Trecho do texto —
Antes de mais nada, quero deixar bem claro que a versão suicídio, dada por ocasião de seu assassinato, jamais será aceita por mim ou por qualquer pessoa que o tenha conhecido de perto. Quanto às tentativas de enlamear seu nome, são torpes e nojentas demais para que me digne a discuti-las. Partindo de quem partiram, nem sequer me causam surpresa. Os amigos de meu filho, os que de um ou outro modo conviveram com ele, sabem que Luiz Eurico era um jovem idealista e estudioso. Seu único vício era a leitura, numa preocupação constante com o momento político-econômico deste país, indo à raiz dos fatos e buscando entender suas causas.

Linhas fornecidas —
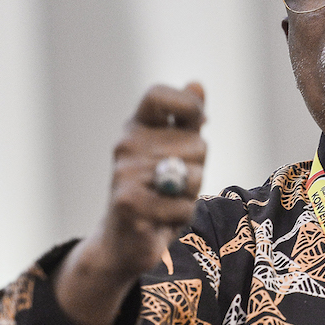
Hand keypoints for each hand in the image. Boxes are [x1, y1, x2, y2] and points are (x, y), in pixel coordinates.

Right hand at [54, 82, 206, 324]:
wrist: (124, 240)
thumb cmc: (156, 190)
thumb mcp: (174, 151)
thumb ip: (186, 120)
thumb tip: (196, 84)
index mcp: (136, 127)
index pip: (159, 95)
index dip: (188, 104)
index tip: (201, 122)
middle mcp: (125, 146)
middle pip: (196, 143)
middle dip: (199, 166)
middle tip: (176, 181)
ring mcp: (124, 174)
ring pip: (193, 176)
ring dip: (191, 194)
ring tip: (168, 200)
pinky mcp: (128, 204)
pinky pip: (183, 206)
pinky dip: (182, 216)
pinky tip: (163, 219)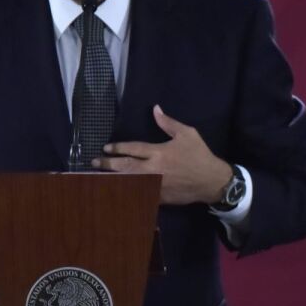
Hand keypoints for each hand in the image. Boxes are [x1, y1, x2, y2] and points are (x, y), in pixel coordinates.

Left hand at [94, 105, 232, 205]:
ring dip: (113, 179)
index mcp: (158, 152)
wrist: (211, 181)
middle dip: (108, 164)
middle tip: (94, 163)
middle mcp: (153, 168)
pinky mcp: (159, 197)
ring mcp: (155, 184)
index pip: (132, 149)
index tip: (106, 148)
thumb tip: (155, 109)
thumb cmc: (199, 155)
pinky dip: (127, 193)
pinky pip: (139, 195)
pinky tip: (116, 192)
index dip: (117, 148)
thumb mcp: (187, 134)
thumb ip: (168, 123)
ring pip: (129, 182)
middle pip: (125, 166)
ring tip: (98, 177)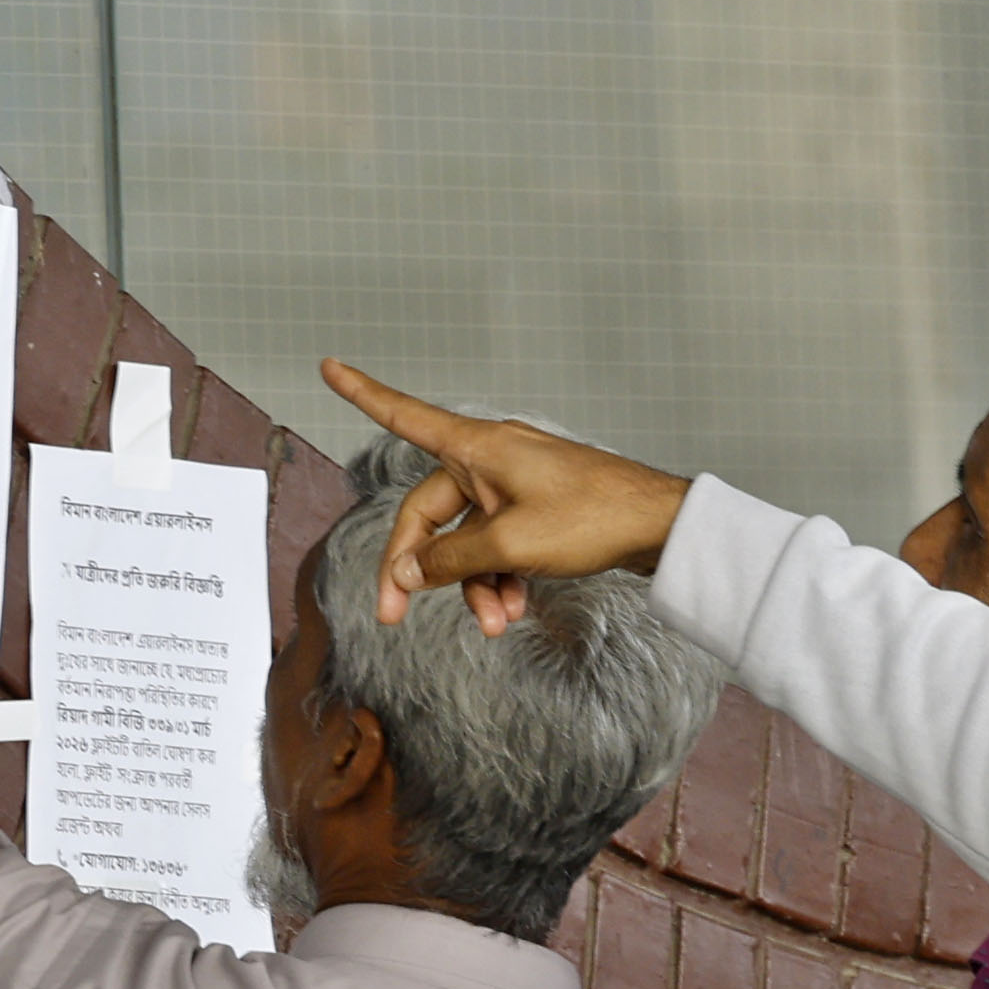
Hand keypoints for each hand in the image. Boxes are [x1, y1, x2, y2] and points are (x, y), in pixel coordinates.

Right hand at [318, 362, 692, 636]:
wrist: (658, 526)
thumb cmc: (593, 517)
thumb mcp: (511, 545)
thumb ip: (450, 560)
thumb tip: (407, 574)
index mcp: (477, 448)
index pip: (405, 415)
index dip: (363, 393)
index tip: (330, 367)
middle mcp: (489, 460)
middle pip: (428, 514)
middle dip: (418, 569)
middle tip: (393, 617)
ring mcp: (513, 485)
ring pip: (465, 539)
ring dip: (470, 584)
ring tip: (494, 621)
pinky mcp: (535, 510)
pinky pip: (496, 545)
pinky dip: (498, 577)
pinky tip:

...

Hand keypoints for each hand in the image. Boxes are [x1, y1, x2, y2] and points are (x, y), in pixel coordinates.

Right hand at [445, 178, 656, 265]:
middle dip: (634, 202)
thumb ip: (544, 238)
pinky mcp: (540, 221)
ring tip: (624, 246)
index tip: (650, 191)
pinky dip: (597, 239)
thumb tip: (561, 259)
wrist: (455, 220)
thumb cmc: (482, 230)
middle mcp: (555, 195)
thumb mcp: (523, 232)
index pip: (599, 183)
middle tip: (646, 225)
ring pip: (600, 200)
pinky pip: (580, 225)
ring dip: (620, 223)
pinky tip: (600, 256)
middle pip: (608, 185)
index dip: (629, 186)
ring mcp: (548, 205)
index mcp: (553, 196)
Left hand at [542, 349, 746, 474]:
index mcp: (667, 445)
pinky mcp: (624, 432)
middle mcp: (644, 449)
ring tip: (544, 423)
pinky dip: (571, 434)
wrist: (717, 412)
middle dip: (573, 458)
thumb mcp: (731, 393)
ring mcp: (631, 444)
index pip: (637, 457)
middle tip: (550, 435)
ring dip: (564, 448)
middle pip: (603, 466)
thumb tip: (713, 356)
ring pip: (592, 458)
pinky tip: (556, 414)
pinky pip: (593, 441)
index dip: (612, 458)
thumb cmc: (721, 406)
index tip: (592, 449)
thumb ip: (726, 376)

* * *

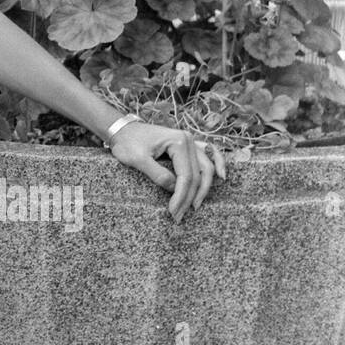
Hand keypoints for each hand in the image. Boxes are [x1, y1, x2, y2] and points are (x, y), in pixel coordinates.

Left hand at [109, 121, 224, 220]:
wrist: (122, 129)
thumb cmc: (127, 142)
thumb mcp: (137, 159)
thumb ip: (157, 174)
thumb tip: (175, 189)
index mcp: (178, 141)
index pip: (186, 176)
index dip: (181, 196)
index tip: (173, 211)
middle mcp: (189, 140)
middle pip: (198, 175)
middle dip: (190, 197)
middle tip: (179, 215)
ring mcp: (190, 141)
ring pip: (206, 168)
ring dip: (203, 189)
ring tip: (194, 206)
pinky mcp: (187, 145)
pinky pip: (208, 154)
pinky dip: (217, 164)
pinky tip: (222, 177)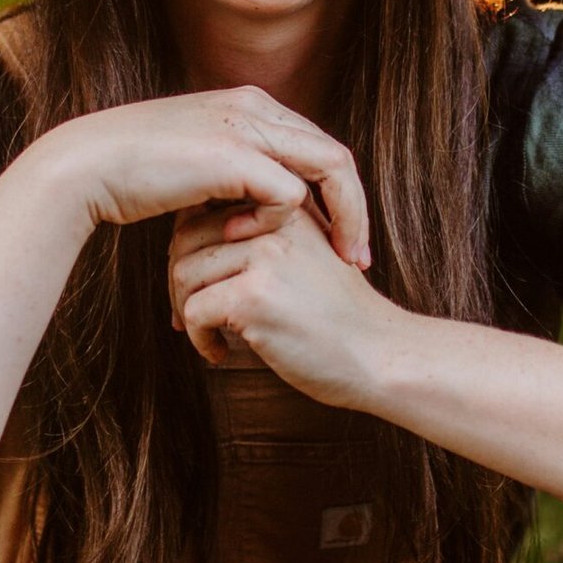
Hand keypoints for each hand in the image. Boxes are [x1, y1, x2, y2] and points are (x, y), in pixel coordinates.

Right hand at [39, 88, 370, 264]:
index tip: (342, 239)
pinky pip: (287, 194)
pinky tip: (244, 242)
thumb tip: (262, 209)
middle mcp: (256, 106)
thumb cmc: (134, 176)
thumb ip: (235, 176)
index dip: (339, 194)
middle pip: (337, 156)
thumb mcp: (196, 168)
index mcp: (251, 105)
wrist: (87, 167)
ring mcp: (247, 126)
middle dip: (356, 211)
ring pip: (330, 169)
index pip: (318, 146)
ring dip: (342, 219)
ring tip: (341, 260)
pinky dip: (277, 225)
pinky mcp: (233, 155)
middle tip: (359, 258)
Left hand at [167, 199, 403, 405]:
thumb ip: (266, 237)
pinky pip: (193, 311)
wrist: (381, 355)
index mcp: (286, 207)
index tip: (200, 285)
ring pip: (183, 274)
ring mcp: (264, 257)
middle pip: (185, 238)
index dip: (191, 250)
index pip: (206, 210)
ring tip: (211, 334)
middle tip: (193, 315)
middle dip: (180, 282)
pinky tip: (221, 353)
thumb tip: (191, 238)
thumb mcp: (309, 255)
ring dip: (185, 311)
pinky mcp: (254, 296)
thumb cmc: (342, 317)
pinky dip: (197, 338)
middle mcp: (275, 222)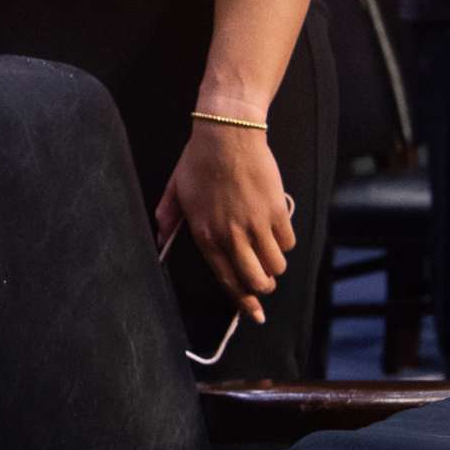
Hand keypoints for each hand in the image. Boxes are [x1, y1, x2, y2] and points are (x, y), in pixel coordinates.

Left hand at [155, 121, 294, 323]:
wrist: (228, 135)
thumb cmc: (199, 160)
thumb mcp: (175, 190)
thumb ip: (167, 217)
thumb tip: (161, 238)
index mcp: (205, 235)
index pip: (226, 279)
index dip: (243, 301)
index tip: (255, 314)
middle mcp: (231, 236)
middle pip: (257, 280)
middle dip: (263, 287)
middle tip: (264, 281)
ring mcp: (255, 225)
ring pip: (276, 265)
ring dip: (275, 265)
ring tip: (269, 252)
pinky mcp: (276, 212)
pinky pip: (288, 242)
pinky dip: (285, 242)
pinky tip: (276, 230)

Tarefa — Resuma o trecho em duas frases. Baseie-se somente no trecho.

Resposta do exercício — Quem escreve rejeita a versão de suicídio dada para o assassinato do filho, Luiz Eurico, e considera as tentativas de enlamear o nome dele torpes demais para serem discutidas. Luiz Eurico era um jovem idealista e estudioso, cujo único vício era a leitura, sempre preocupado com o momento político-econômico do país.